While the proposed approach performs well relative to the existing approaches by applying a post-hoc correction, a more explicit approach may also be possible. Preliminary exploration of such methods by our group has taken two separate paths to date. First, we considered multiple imputation by creating many, equally likely, versions of each individual’s genotype according to the vector of calibrated posterior genotype probabilities and then computing the standard chi-squared GOF test on each multiply-imputed dataset. Methods for computing significance from a set of multiply-imputed datasets are standard [22–24], but may not be well-calibrated [25]. A lack of calibration was our experience for this application (detailed results not shown). A second approach is a Bayesian approach using the posterior probabilities for each individual’s genotype explicitly. Evaluation of this method across a wide-range of simulation settings showed performance comparable to the ${\chi }_{\mathit{\text{Posterior}}}^2$ method and, thus, not as good as ${\chi }_{GC,MAF,r^2}^2$ in many cases (detailed results not shown).

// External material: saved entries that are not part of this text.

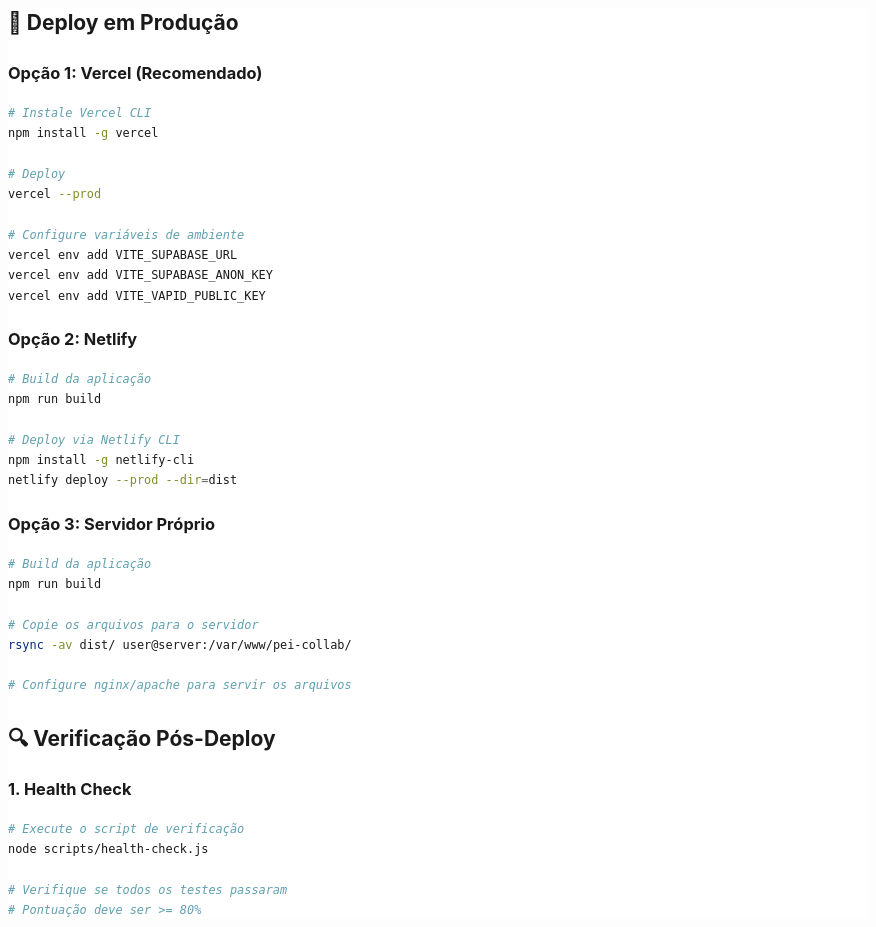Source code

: ## 🚀 Deploy em Produção

### Opção 1: Vercel (Recomendado)

```bash
# Instale Vercel CLI
npm install -g vercel

# Deploy
vercel --prod

# Configure variáveis de ambiente
vercel env add VITE_SUPABASE_URL
vercel env add VITE_SUPABASE_ANON_KEY
vercel env add VITE_VAPID_PUBLIC_KEY
```

### Opção 2: Netlify

```bash
# Build da aplicação
npm run build

# Deploy via Netlify CLI
npm install -g netlify-cli
netlify deploy --prod --dir=dist
```

### Opção 3: Servidor Próprio

```bash
# Build da aplicação
npm run build

# Copie os arquivos para o servidor
rsync -av dist/ user@server:/var/www/pei-collab/

# Configure nginx/apache para servir os arquivos
```

## 🔍 Verificação Pós-Deploy

### 1. Health Check

```bash
# Execute o script de verificação
node scripts/health-check.js

# Verifique se todos os testes passaram
# Pontuação deve ser >= 80%
```
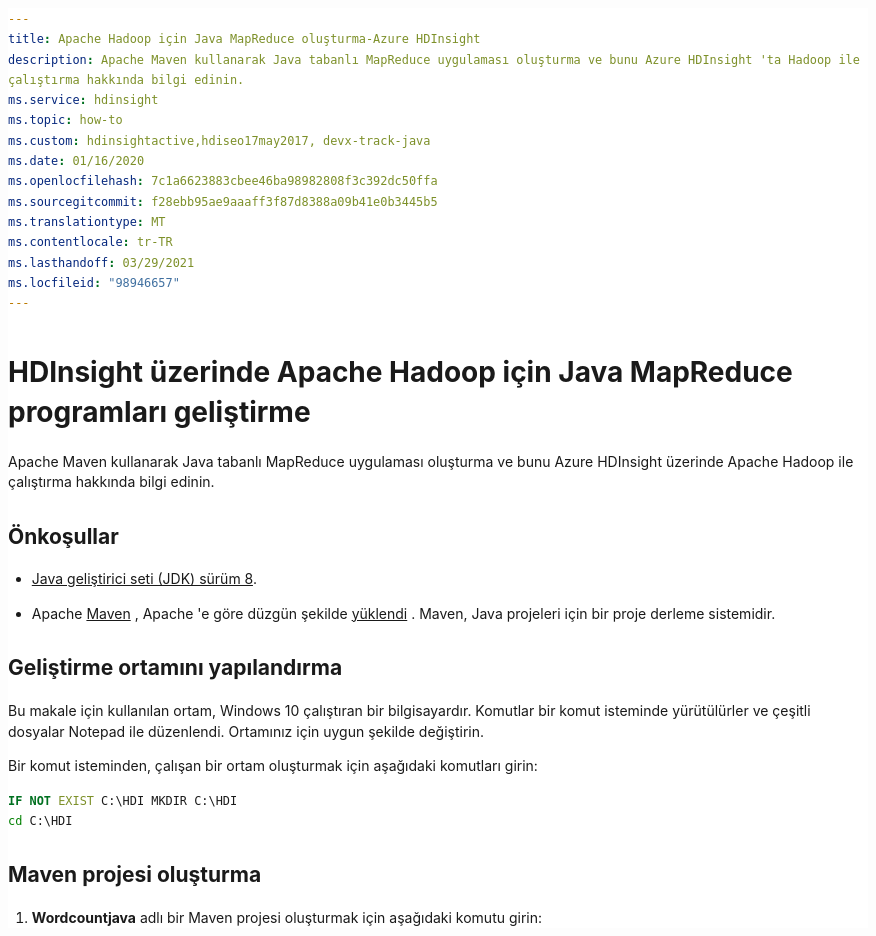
 ```yaml
---
title: Apache Hadoop için Java MapReduce oluşturma-Azure HDInsight
description: Apache Maven kullanarak Java tabanlı MapReduce uygulaması oluşturma ve bunu Azure HDInsight 'ta Hadoop ile çalıştırma hakkında bilgi edinin.
ms.service: hdinsight
ms.topic: how-to
ms.custom: hdinsightactive,hdiseo17may2017, devx-track-java
ms.date: 01/16/2020
ms.openlocfilehash: 7c1a6623883cbee46ba98982808f3c392dc50ffa
ms.sourcegitcommit: f28ebb95ae9aaaff3f87d8388a09b41e0b3445b5
ms.translationtype: MT
ms.contentlocale: tr-TR
ms.lasthandoff: 03/29/2021
ms.locfileid: "98946657"
---
```

# <a name="develop-java-mapreduce-programs-for-apache-hadoop-on-hdinsight"></a>HDInsight üzerinde Apache Hadoop için Java MapReduce programları geliştirme

Apache Maven kullanarak Java tabanlı MapReduce uygulaması oluşturma ve bunu Azure HDInsight üzerinde Apache Hadoop ile çalıştırma hakkında bilgi edinin.

## <a name="prerequisites"></a>Önkoşullar

* [Java geliştirici seti (JDK) sürüm 8](/azure/developer/java/fundamentals/java-jdk-long-term-support).

* Apache [Maven](https://maven.apache.org/download.cgi) , Apache 'e göre düzgün şekilde [yüklendi](https://maven.apache.org/install.html) .  Maven, Java projeleri için bir proje derleme sistemidir.

## <a name="configure-development-environment"></a>Geliştirme ortamını yapılandırma

Bu makale için kullanılan ortam, Windows 10 çalıştıran bir bilgisayardır. Komutlar bir komut isteminde yürütülürler ve çeşitli dosyalar Notepad ile düzenlendi. Ortamınız için uygun şekilde değiştirin.

Bir komut isteminden, çalışan bir ortam oluşturmak için aşağıdaki komutları girin:

```cmd
IF NOT EXIST C:\HDI MKDIR C:\HDI
cd C:\HDI
```

## <a name="create-a-maven-project"></a>Maven projesi oluşturma

1. **Wordcountjava** adlı bir Maven projesi oluşturmak için aşağıdaki komutu girin:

We now make some important notes and comments on limitations of the ${\chi }_{GC,MAF,r^2}^2$ approach. While not considered here, the authors of the ${\chi }_{\mathit{\text{Posterior}}}^2$ approach also considered an exact test for small sample sizes. Future work is needed to evaluate the performance of the post-hoc correction strategy for small sample size situations (e.g., rare variants), though, in principle, there is no reason to believe that an approach in this same spirit is likely to perform well. A key assumption of ${\chi }_{GC,MAF,r^2}^2$ is that a relative small proportion of all markers overall will not be in HWE. In rare cases where a very large proportion of markers are out of HWE, the ${\chi }_{GC,MAF,r^2}^2$ approach may, in fact, be overly conservative by applying a correction factor based on markers not in HWE. However, these cases should be rare as a substantial portion of the markers in the correction set would need to be out of HWE in order to impact the median observed statistic and, hence, the lambda, in a practically significant way. However, since ${\chi }_{GC,MAF,r^2}^2$ computes a separate adjustment for many different MAF, r² ‘bins,’ an aggregation of markers not in HWE in any bin could impact results. Finally, the size and quantity of MAF, r² bins selected in this study showed good performance, but may need adjustment in practice based on the MAF distribution, r² (or other uncertainty metric) distribution and number of variants. Care should be taken to ensure all bins have sufficient markers (generally recommended to be at least 100, but less may be fine) and examination of λ̂ values within each bin is recommended. Future work may wish to explore the potential for a robust, continuous correction strategy.